• [Extract]
It is the job of Organization to foster the political conquest of the State for the Working Class. This organization must be a grassroots one. With the power that the political establishment wields, the Spontanious portion of the Revolution is encouraged and promoted, supported. So, the organic self-organization of the Working Class is supported by the State. The appropration of the means of production: factories, fields, workshops, etc. are spontanious and organic, and are fully supported by the political establishment.
A hypothetical situation: There has been a Political Revolution in Australia, fully suppoted by the majority of the Working Class, and Workers in Perth begin an anarchistic, self-organized direct appropriation of the Means of Production. Instead of crushing this movement, as the Bourgeois or Leninist state would, it is allowed to continue, and even given funds and supplies. Then, similar movements are encouraged across the nation, given supplies and overall support from the Revolutionary State. This way the state does not become self-serving due to insistence on rigid organization and impositions by the state on the Working Class. This also helps to ease beurocratization and allows for genuine self-rule. Imagine the early Soviet Union organized in such a way; Kronstadt would not have been the tradgedy it was, but rather a true worker-controlled city where the Soviets weren't monopolized by the Bolshevik Party, but real organs of working-class control. Imagine if Kornstadt was actually given the support by the Soviet state! It was an expression of the will of the working class, and should have been allowed to flourish. The same is true for the Free Territories of Ukraine, which were brutally put down by Trotsky.
The role of the Revolutionary State is to foster self-organized worker's action. This is the relationship between Spontinaity and Organization. The Working Class must also be empowered to use their place in production to maintain worker's control over the nation and state, and maintain the the means of production is being used to fulfill the needs of the Workers themselves; because all power really does rest at the point of production. With this power fully in the hands of an enlightened Proletariat, they can protect themselves better from the tendency of states to become self-serving. This can be affected throing Revolutionary Unions, which in conjuction with a genuine Worker's State, grassroots Worker's Councils and organizations and spontainious appropriation and consolidation of the means of productionm qw can create the classless and stateless wirkd that we desire, and the full liberation of huanity from economic slavery and exploitation.
Tower of Bebel
17th November 2008, 23:31
Not vulgar spontaneity but democracy is thé weapon against bureaucracy.
RedSabine
18th November 2008, 01:07
what do you mean by "vulgar spontaneity"?
What I mean by that is spontaneious councils and other forms of direct self-rule on the part of the working class. This can be led, every mass movement has leadership, but this leadership will not necesarily be organized in the Political Party sense.
Basically, the revolutionary state fosters anarchy, and the Revolutionary State must also have internal democracy as a prerequisite; otherwise it is no longer revolutionary, but reactionary.
Tower of Bebel
18th November 2008, 01:11
I misinterpreted you. We're actually talking about the same thing, although you don't really talk about the revolutionary party of the working class.
RedSabine
18th November 2008, 01:35
I love it when that happens.
Lamanov
18th November 2008, 01:56
First of all, I don't like the concept of "Workers' State". It is an oxymoron that means nothing, and Marx himself was never tricked into using this term.

• [Set task] Can you carry on the forum discussion about spontaneity and organization in a workers' revolution from where it stops?

Data excerpts

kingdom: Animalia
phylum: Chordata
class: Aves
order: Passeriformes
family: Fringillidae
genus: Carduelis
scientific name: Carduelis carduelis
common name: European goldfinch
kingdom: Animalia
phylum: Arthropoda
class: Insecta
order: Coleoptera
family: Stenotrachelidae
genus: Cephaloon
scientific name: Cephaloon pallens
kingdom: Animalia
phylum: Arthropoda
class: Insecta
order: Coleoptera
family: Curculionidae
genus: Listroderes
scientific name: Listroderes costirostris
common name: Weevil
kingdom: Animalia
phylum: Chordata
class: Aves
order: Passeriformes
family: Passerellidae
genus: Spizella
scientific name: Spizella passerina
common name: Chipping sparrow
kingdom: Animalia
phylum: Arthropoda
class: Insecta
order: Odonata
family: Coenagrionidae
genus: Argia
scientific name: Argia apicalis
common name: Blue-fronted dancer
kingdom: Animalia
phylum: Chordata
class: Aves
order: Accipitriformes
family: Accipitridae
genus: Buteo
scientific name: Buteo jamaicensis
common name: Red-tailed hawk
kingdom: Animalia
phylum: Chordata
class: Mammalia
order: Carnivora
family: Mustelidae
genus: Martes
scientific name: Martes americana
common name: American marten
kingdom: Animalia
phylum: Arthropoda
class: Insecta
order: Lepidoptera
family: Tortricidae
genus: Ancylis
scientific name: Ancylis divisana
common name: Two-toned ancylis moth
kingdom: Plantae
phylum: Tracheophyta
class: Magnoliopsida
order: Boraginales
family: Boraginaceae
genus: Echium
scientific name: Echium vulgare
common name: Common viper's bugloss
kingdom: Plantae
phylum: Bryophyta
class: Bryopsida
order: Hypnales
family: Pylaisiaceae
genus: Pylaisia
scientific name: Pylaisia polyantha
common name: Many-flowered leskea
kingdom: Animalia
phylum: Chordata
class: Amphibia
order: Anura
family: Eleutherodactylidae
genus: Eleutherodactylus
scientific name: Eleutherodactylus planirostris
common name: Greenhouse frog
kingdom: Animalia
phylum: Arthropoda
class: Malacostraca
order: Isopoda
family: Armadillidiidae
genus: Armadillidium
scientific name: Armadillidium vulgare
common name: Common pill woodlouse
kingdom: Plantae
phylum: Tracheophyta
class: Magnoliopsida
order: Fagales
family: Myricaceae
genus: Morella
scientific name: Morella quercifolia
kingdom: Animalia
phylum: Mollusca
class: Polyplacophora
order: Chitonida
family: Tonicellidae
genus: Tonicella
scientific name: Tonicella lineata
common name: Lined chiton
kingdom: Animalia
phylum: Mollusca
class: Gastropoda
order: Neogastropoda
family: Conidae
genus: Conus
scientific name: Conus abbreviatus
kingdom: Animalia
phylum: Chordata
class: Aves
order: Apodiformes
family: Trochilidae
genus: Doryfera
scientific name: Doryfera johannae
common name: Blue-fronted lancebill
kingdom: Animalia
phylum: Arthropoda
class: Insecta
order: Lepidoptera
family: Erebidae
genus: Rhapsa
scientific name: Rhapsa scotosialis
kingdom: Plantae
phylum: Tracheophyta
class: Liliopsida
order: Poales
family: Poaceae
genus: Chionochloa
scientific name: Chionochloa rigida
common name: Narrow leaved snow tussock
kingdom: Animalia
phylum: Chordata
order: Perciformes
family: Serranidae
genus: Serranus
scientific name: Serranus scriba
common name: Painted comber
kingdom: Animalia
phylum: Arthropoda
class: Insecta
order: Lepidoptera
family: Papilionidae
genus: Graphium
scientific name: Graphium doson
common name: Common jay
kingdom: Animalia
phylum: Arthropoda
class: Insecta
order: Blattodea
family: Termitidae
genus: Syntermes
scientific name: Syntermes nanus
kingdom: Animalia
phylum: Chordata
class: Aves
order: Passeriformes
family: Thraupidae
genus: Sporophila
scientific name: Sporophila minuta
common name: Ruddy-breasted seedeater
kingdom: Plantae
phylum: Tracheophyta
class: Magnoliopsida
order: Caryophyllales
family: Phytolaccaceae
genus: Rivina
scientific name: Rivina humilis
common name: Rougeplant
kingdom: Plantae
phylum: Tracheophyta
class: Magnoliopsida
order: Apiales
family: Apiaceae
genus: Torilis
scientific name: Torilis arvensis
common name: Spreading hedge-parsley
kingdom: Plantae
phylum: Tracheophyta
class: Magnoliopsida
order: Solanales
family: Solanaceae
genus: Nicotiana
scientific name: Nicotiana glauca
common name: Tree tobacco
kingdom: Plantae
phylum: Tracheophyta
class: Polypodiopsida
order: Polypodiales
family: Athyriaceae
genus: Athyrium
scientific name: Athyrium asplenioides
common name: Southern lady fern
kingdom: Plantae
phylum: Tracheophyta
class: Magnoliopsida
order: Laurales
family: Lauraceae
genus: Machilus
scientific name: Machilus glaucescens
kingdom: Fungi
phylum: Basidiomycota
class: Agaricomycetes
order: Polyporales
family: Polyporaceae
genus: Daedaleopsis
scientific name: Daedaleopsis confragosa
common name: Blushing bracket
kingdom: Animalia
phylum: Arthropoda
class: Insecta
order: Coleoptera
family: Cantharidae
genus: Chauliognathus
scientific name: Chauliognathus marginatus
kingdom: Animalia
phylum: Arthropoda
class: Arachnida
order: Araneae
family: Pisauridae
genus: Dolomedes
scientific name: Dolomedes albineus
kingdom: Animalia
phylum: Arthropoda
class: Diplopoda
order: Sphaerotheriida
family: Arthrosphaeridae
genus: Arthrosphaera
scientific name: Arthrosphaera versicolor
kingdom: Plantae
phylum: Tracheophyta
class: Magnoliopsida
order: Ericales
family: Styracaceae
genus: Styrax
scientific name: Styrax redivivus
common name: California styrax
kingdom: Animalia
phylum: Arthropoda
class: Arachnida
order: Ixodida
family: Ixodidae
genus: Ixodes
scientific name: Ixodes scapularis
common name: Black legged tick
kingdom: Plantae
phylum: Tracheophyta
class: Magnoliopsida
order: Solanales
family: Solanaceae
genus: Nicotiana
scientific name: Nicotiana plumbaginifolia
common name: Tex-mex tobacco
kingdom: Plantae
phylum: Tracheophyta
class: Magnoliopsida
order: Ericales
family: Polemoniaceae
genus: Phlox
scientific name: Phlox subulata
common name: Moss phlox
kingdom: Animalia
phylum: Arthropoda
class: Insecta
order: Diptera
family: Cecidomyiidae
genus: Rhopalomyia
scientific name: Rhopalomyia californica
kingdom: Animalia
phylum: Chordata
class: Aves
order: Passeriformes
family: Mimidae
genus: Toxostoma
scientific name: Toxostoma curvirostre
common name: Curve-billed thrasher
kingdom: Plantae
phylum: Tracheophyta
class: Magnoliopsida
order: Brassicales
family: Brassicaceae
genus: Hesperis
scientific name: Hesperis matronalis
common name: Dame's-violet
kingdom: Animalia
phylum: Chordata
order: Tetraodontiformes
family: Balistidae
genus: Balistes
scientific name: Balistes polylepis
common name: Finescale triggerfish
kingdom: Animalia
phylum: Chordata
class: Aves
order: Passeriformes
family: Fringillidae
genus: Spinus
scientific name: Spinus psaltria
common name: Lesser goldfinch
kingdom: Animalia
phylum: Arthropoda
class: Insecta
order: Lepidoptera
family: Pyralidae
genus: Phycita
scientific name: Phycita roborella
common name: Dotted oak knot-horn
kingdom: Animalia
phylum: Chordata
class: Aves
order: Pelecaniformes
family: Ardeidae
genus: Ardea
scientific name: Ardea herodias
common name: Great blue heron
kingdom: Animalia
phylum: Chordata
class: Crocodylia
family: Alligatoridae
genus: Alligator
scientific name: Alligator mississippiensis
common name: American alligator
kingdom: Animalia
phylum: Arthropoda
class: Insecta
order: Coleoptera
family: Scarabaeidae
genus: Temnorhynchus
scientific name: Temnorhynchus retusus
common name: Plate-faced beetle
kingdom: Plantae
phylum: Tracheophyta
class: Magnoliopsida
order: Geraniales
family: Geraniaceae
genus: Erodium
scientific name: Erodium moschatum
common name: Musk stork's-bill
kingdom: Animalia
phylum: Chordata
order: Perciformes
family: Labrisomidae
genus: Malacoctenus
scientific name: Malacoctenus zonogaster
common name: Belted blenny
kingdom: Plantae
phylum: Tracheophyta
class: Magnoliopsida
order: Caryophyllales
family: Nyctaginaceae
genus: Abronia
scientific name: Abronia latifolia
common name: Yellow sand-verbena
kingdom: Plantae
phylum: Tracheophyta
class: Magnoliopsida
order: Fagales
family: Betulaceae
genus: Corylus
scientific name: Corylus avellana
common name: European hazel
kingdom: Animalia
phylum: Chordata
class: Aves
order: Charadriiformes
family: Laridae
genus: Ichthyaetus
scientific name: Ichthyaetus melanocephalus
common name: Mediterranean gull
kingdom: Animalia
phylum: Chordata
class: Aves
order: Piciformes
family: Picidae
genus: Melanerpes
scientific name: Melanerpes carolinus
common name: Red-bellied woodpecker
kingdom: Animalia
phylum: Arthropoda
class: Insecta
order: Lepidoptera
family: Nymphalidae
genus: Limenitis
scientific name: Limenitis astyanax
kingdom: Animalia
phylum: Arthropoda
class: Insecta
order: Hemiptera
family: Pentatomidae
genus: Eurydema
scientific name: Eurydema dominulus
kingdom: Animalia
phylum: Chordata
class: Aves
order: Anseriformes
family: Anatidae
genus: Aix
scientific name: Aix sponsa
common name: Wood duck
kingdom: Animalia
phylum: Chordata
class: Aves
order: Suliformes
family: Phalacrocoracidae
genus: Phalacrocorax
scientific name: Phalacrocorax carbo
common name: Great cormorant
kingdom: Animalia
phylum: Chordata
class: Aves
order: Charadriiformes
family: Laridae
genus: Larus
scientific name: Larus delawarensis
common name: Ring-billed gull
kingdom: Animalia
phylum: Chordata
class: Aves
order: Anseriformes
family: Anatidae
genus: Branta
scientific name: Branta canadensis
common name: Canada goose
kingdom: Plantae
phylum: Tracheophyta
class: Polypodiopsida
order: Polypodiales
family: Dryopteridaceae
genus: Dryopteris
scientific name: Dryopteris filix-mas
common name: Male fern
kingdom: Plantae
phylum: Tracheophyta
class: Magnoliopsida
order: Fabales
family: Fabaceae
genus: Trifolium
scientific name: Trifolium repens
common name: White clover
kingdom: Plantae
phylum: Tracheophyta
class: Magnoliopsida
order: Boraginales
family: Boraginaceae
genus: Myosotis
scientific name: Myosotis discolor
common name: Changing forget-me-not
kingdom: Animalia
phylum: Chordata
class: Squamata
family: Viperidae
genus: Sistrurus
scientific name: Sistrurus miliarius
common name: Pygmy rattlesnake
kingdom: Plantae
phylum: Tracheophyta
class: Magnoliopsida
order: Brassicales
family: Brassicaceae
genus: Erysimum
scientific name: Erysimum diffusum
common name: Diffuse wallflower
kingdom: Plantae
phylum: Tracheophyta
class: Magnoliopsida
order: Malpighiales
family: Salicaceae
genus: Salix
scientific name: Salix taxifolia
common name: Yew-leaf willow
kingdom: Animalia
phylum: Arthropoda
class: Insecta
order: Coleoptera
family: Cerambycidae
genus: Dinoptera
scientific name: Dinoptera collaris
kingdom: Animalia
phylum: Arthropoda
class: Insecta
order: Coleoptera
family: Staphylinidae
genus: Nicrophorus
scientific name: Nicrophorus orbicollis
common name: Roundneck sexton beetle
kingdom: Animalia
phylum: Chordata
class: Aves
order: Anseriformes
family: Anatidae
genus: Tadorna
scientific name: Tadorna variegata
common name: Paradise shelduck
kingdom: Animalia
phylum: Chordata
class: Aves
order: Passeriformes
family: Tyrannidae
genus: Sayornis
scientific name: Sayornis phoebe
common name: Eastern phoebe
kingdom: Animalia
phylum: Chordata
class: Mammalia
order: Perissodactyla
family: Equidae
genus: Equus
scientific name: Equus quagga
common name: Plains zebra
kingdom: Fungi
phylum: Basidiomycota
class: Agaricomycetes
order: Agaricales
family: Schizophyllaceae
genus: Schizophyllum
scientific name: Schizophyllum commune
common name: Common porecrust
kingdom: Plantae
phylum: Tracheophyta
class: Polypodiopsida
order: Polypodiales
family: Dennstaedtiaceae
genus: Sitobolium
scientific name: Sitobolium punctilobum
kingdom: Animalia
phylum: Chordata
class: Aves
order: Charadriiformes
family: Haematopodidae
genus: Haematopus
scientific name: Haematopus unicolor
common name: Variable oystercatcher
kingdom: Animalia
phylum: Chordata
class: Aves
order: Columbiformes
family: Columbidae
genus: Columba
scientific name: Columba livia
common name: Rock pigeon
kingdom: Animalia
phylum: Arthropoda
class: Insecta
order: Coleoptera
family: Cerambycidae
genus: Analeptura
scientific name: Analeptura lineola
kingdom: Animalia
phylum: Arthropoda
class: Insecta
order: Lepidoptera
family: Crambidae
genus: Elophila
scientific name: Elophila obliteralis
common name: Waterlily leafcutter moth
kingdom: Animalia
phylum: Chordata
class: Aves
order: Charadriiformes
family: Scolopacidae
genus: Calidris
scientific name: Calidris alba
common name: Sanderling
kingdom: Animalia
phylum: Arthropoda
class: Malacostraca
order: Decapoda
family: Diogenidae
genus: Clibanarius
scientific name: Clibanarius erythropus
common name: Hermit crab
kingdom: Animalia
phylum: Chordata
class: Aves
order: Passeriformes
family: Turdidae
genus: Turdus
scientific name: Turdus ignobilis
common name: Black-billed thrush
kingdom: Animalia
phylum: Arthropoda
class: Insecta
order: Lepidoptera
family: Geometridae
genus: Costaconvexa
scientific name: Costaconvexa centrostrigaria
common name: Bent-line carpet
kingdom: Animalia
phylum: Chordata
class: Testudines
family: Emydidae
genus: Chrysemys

• [Answer to the exercise]
Now. Spontaneity and Organisation can be two very friendly concepts if they are understood and applied in the right manner, and the successful combination of spontaneity and organisation could be the guarantee that the proletarian revolution is both libertarian and well organised and effective.
First we have to define these two terms. 1.) Spontaneity basically means an opportunity and most of all free possibility for uninterrupted mass action and individual initiative in every corner of revolutionary movement and the revolutionary change of society. 2.) Organisation means coordination and unification of all revolutionary forces, of all revolutionary proletariat, under the same guiding principles.*
When you put two and two together it's obvious that an organisation that effectivelly combines these two elements has to have: 1.) direct-democratic structure, and 2.) set of principles that holds its constituent parts together. Functioning of '1' is depending on the span of '2' and '2' is derived from the practice, of '1' that is.
This is why I am an anarchosyndicalist. Even though I stem from council communist (Marxist) school of thought, I found anarchosyndicalism to be the only answer to our most important question: organisational one.
* This is the reason I say "pinciples", not "leaders", becuase it is the correct ideas that form from correct class practice. "Leadership" forms from abandoning that practice. We don't need the leadership of men, we need the "leadership of ideas".
RedSabine
18th November 2008, 02:36
First of all, I don't like the concept of "Workers' State". It is an oxymoron that means nothing, and Marx himself was never tricked into using this term.
Now. Spontaneity and Organisation can be two very friendly concepts if they are understood and applied in the right manner, and the successful combination of spontaneity and organisation could be the guarantee that the proletarian revolution is both libertarian and well organised and effective.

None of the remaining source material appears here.